Sorry for the hassle with Chrontendo Episode 39. Chris Osborn, of Juggle Chainsaws, pointed out that I referred to Fighting Road as Fighting Street several times during that segment. Sure, I make a few errors or misstatements in many episodes, but repeatedly using the wrong title seemed to be serious enough to warrant a re-upload. As for "The Adventures of Link," I didn't bother fixing that because, well... because Zelda II can go screw itself for all I care. Both versions of Episode 39 are still up on Youtube, but the revised version will, of course, be the one contained in the 25 disc Chrontendo Perfect (Remix) Collection Blu-Ray box set, when it comes out in 2027.
Work on Episode 40 has started, but I was a bit sidetracked last week due to my wife's birthday and a trip to the wilds of eastern California to check out the Black Chasm Caverns. The typical images that come to mind when thinking of California are beaches, surfing, hippies, techno-geeks, and Hollywood. All of this is completely accurate. At this very moment I'm posting this from my iPhone while simultaneously carving a gnarly barrel off of Hermosa Beach. However, the majority of California consists of farmland, desert, rednecks and quaint little towns in the middle of nowhere, in which every other building seems to be an antiques store.

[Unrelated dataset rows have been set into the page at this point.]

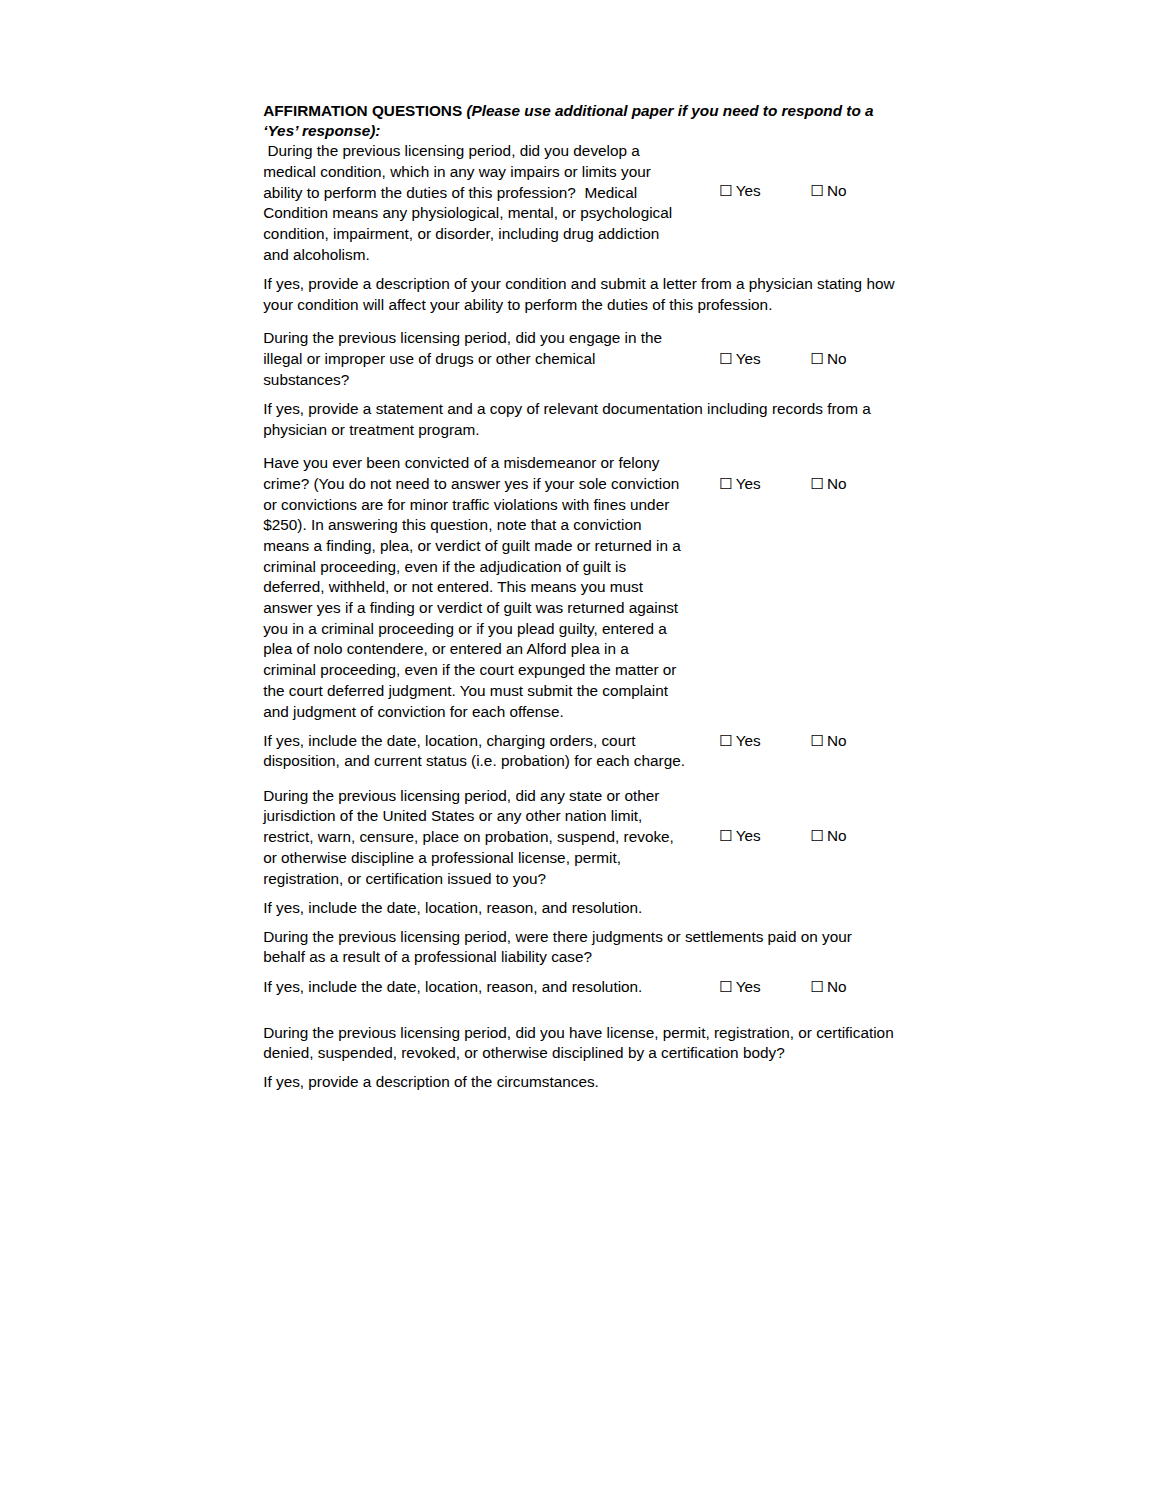AFFIRMATION QUESTIONS (Please use additional paper if you need to respond to a ‘Yes’ response):
During the previous licensing period, did you develop a medical condition, which in any way impairs or limits your ability to perform the duties of this profession? Medical Condition means any physiological, mental, or psychological condition, impairment, or disorder, including drug addiction and alcoholism.
☐Yes ☐No
If yes, provide a description of your condition and submit a letter from a physician stating how your condition will affect your ability to perform the duties of this profession.
During the previous licensing period, did you engage in the illegal or improper use of drugs or other chemical substances?
☐Yes ☐No
If yes, provide a statement and a copy of relevant documentation including records from a physician or treatment program.
Have you ever been convicted of a misdemeanor or felony crime? (You do not need to answer yes if your sole conviction or convictions are for minor traffic violations with fines under $250). In answering this question, note that a conviction means a finding, plea, or verdict of guilt made or returned in a criminal proceeding, even if the adjudication of guilt is deferred, withheld, or not entered. This means you must answer yes if a finding or verdict of guilt was returned against you in a criminal proceeding or if you plead guilty, entered a plea of nolo contendere, or entered an Alford plea in a criminal proceeding, even if the court expunged the matter or the court deferred judgment. You must submit the complaint and judgment of conviction for each offense.
☐Yes ☐No
If yes, include the date, location, charging orders, court disposition, and current status (i.e. probation) for each charge.
☐Yes ☐No
During the previous licensing period, did any state or other jurisdiction of the United States or any other nation limit, restrict, warn, censure, place on probation, suspend, revoke, or otherwise discipline a professional license, permit, registration, or certification issued to you?
☐Yes ☐No
If yes, include the date, location, reason, and resolution.
During the previous licensing period, were there judgments or settlements paid on your behalf as a result of a professional liability case?
If yes, include the date, location, reason, and resolution.
☐Yes ☐No
During the previous licensing period, did you have license, permit, registration, or certification denied, suspended, revoked, or otherwise disciplined by a certification body?
If yes, provide a description of the circumstances.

At the bottom of the chasm you can see an underground lake in which live tiny, blind, scorpion-like creatures.
Anyway, Black Chasm is one of several caverns located in old Gold Rush country. It's not too far from the town of San Andreas (GTA fans take note: San Andreas is a real city, though small and not particularly interesting). While Black Chasm is not as huge or impressive as such well-known caverns as Carlsbad or Mammoth Cave, it's still worthwhile for its odd formations.
The "dragon" is the mascot of the caverns.
California culture certainly has a dark side to it; one that is manifested in video games such as Epyx's Winter Games and California Games, and now, in EA's Skate or Die! Released by Konami's Ultra Games for the NES, SoD! is very much in the Winter Games mode: a collection of mini-games beset with inconsistent and needlessly oblique control schemes. In fact, trying to play Skate or Die! caused Dr. Sparkle to fly into a bit of a rage. Yet, despite its ability to infuriate the player, some folks out there remember it fondly today. This is probably because back in 1988, we were young enough to have the time and patience (and lack of anything else worthwhile to do) required to figure out how to play this thing. Even the instruction manual doesn't understand the controls -- it is completely wrong about the controls for one event.
All skaters had crazy mohawks back in the 80s.
Does anyone out there actually like Skate or Die? Has anyone tried playing it recently? I'm wondering if its just me.